Tertulliano dedica molte pagine agli spettacoli pagani in generale, e ci descrive “la castrazione di un condannato che è costretto ad impersonare Attis nella sceneggiatura del famoso mito; riferisce di un condannato bruciato vivo come Ercole, il personaggio che gli era stato assegnato di rappresentare; di uno vestito da Plutone che a colpi di martello manda giù negli inferi i combattenti morti o di un altro che nel ruolo di Mercurio si accerta che i condannati siano davvero morti applicando sui loro corpi un ferro incandescente” .
Nel De spectaculis, al capitolo XII, 2 e seguenti, parlando dell’origine dei giochi gladiatorii , scrive: “una volta, quando si credeva davvero che le anime dei defunti potessero venir propiziate col sangue umano, s'acquistavano schiavi di indole cattiva e perversa o si prendevano prigionieri, che venivano senz'altro sacrificati nelle pubbliche esequie. Dopo, sembrò opportuno di nascondere quella crudeltà infame sotto l'ombra del piacere, della soddisfazione: così, quelli che avevano predestinato alla morte, li istruivano a combattere con quelle armi, in cui potevano e come era possibile: bastava che imparassero in qualche modo ad ammazzarsi: poi, stabilito il giorno dei funerali li esponevano a combattere intorno alle tombe: in tal modo, commettendo, o favorendo omicidi, trovavano conforto alla morte: questa è l'origine di questa specie di spettacoli che giunsero a tal punto di favore e di simpatia, quanto aumentarono di crudeltà e di ferocia.
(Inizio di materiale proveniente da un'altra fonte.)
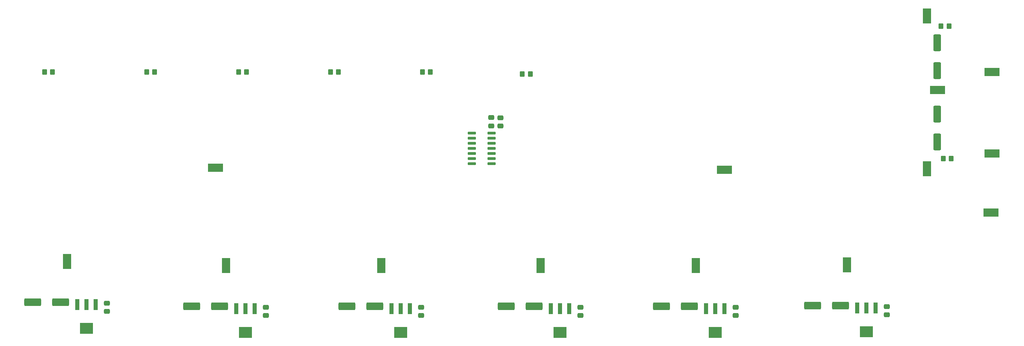
<source format=gbr>
%TF.GenerationSoftware,KiCad,Pcbnew,7.0.9*%
%TF.CreationDate,2023-12-09T12:48:13-06:00*%
%TF.ProjectId,ShutterDriver,53687574-7465-4724-9472-697665722e6b,1*%
%TF.SameCoordinates,Original*%
%TF.FileFunction,Paste,Top*%
%TF.FilePolarity,Positive*%
%FSLAX46Y46*%
G04 Gerber Fmt 4.6, Leading zero omitted, Abs format (unit mm)*
G04 Created by KiCad (PCBNEW 7.0.9) date 2023-12-09 12:48:13*
%MOMM*%
%LPD*%
G01*
G04 APERTURE LIST*
G04 Aperture macros list*
%AMRoundRect*
0 Rectangle with rounded corners*
0 $1 Rounding radius*
0 $2 $3 $4 $5 $6 $7 $8 $9 X,Y pos of 4 corners*
0 Add a 4 corners polygon primitive as box body*
4,1,4,$2,$3,$4,$5,$6,$7,$8,$9,$2,$3,0*
0 Add four circle primitives for the rounded corners*
1,1,$1+$1,$2,$3*
1,1,$1+$1,$4,$5*
1,1,$1+$1,$6,$7*
1,1,$1+$1,$8,$9*
0 Add four rect primitives between the rounded corners*
20,1,$1+$1,$2,$3,$4,$5,0*
20,1,$1+$1,$4,$5,$6,$7,0*
20,1,$1+$1,$6,$7,$8,$9,0*
20,1,$1+$1,$8,$9,$2,$3,0*%
G04 Aperture macros list end*
%ADD10RoundRect,0.250000X1.825000X0.700000X-1.825000X0.700000X-1.825000X-0.700000X1.825000X-0.700000X0*%
%ADD11RoundRect,0.250000X0.475000X-0.337500X0.475000X0.337500X-0.475000X0.337500X-0.475000X-0.337500X0*%
%ADD12RoundRect,0.250000X0.700000X-1.825000X0.700000X1.825000X-0.700000X1.825000X-0.700000X-1.825000X0*%
%ADD13RoundRect,0.250000X-0.700000X1.825000X-0.700000X-1.825000X0.700000X-1.825000X0.700000X1.825000X0*%
%ADD14R,3.800000X2.000000*%
%ADD15RoundRect,0.250000X0.350000X0.450000X-0.350000X0.450000X-0.350000X-0.450000X0.350000X-0.450000X0*%
%ADD16R,1.000000X2.700000*%
%ADD17R,3.300001X2.700000*%
%ADD18RoundRect,0.250000X-0.350000X-0.450000X0.350000X-0.450000X0.350000X0.450000X-0.350000X0.450000X0*%
%ADD19RoundRect,0.250000X-0.475000X0.337500X-0.475000X-0.337500X0.475000X-0.337500X0.475000X0.337500X0*%
%ADD20R,2.000000X3.800000*%
%ADD21RoundRect,0.090000X-0.895000X-0.210000X0.895000X-0.210000X0.895000X0.210000X-0.895000X0.210000X0*%
G04 APERTURE END LIST*
D10*
%TO.C,C15*%
X114854000Y-140589000D03*
X107904000Y-140589000D03*
%TD*%
D11*
%TO.C,C7*%
X143829000Y-95631000D03*
X143829000Y-93556000D03*
%TD*%
D12*
%TO.C,C12*%
X254716000Y-99614000D03*
X254716000Y-92664000D03*
%TD*%
D10*
%TO.C,C19*%
X154478000Y-140589000D03*
X147528000Y-140589000D03*
%TD*%
D13*
%TO.C,C22*%
X254716000Y-74884000D03*
X254716000Y-81834000D03*
%TD*%
D14*
%TO.C,GND3*%
X201803000Y-106553000D03*
%TD*%
D11*
%TO.C,C8*%
X146115000Y-95652500D03*
X146115000Y-93577500D03*
%TD*%
D15*
%TO.C,FB1*%
X258191000Y-103759000D03*
X256191000Y-103759000D03*
%TD*%
D16*
%TO.C,U11*%
X163209000Y-141195001D03*
X160909000Y-141195001D03*
X158609000Y-141195001D03*
D17*
X160909000Y-147095002D03*
%TD*%
D18*
%TO.C,R12*%
X80931000Y-82169000D03*
X82931000Y-82169000D03*
%TD*%
D19*
%TO.C,C16*%
X165989000Y-140843000D03*
X165989000Y-142918000D03*
%TD*%
D16*
%TO.C,U8*%
X45434000Y-140179001D03*
X43134000Y-140179001D03*
X40834000Y-140179001D03*
D17*
X43134000Y-146079002D03*
%TD*%
D10*
%TO.C,C14*%
X76246000Y-140589000D03*
X69296000Y-140589000D03*
%TD*%
%TO.C,C13*%
X36703000Y-139573000D03*
X29753000Y-139573000D03*
%TD*%
D20*
%TO.C,12V_FILTERED1*%
X252176000Y-106299000D03*
%TD*%
D16*
%TO.C,U10*%
X123585000Y-141195001D03*
X121285000Y-141195001D03*
X118985000Y-141195001D03*
D17*
X121285000Y-147095002D03*
%TD*%
D18*
%TO.C,R10*%
X126651000Y-82169000D03*
X128651000Y-82169000D03*
%TD*%
D20*
%TO.C,5V_FILTERED1*%
X252176000Y-68199000D03*
%TD*%
D14*
%TO.C,5V_RAW1*%
X268351000Y-82169000D03*
%TD*%
D20*
%TO.C,10V_3*%
X116459000Y-130429000D03*
%TD*%
D16*
%TO.C,U12*%
X201817000Y-141195001D03*
X199517000Y-141195001D03*
X197217000Y-141195001D03*
D17*
X199517000Y-147095002D03*
%TD*%
D15*
%TO.C,R8*%
X153511000Y-82677000D03*
X151511000Y-82677000D03*
%TD*%
D21*
%TO.C,U7*%
X138941000Y-97409000D03*
X138941000Y-98679000D03*
X138941000Y-99949000D03*
X138941000Y-101219000D03*
X138941000Y-102489000D03*
X138941000Y-103759000D03*
X138941000Y-105029000D03*
X143891000Y-105029000D03*
X143891000Y-103759000D03*
X143891000Y-102489000D03*
X143891000Y-101219000D03*
X143891000Y-99949000D03*
X143891000Y-98679000D03*
X143891000Y-97409000D03*
%TD*%
D19*
%TO.C,C18*%
X242189000Y-140652500D03*
X242189000Y-142727500D03*
%TD*%
D20*
%TO.C,10V_5*%
X194691000Y-130429000D03*
%TD*%
D14*
%TO.C,GND1*%
X254742858Y-86625798D03*
%TD*%
D10*
%TO.C,C21*%
X230678000Y-140398500D03*
X223728000Y-140398500D03*
%TD*%
D20*
%TO.C,10V_6*%
X232283000Y-130238500D03*
%TD*%
%TO.C,10V_1*%
X38308000Y-129413000D03*
%TD*%
D19*
%TO.C,C9*%
X48214000Y-139827000D03*
X48214000Y-141902000D03*
%TD*%
D18*
%TO.C,R7*%
X58071000Y-82169000D03*
X60071000Y-82169000D03*
%TD*%
D14*
%TO.C,12V_RAW1*%
X268351000Y-102489000D03*
%TD*%
D18*
%TO.C,R11*%
X32671000Y-82169000D03*
X34671000Y-82169000D03*
%TD*%
D14*
%TO.C,GND4*%
X75184000Y-106045000D03*
%TD*%
D10*
%TO.C,C20*%
X193086000Y-140589000D03*
X186136000Y-140589000D03*
%TD*%
D19*
%TO.C,C10*%
X87757000Y-140843000D03*
X87757000Y-142918000D03*
%TD*%
D18*
%TO.C,R9*%
X103791000Y-82169000D03*
X105791000Y-82169000D03*
%TD*%
D16*
%TO.C,U9*%
X84977000Y-141195001D03*
X82677000Y-141195001D03*
X80377000Y-141195001D03*
D17*
X82677000Y-147095002D03*
%TD*%
D14*
%TO.C,GND2*%
X268097000Y-117221000D03*
%TD*%
D20*
%TO.C,10V_4*%
X156083000Y-130429000D03*
%TD*%
D19*
%TO.C,C17*%
X204597000Y-140843000D03*
X204597000Y-142918000D03*
%TD*%
D15*
%TO.C,FB2*%
X257651000Y-70739000D03*
X255651000Y-70739000D03*
%TD*%
D20*
%TO.C,10V_2*%
X77851000Y-130429000D03*
%TD*%
D19*
%TO.C,C11*%
X126365000Y-140843000D03*
X126365000Y-142918000D03*
%TD*%
D16*
%TO.C,U13*%
X239409000Y-141004501D03*
X237109000Y-141004501D03*
X234809000Y-141004501D03*
D17*
X237109000Y-146904502D03*
%TD*%
M02*

</source>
Dal momento che il ferro non bastava, perché il pubblico saziasse il suo insano desiderio di strage, s'arrivò a far sbranare dalle fiere i miseri corpi degli uomini; e tutto ciò veniva offerto ai morti; era una specie d'onore che si dava loro nelle esequie...”...
Da: Indagine sul cristianesimo, Piemme, 2010.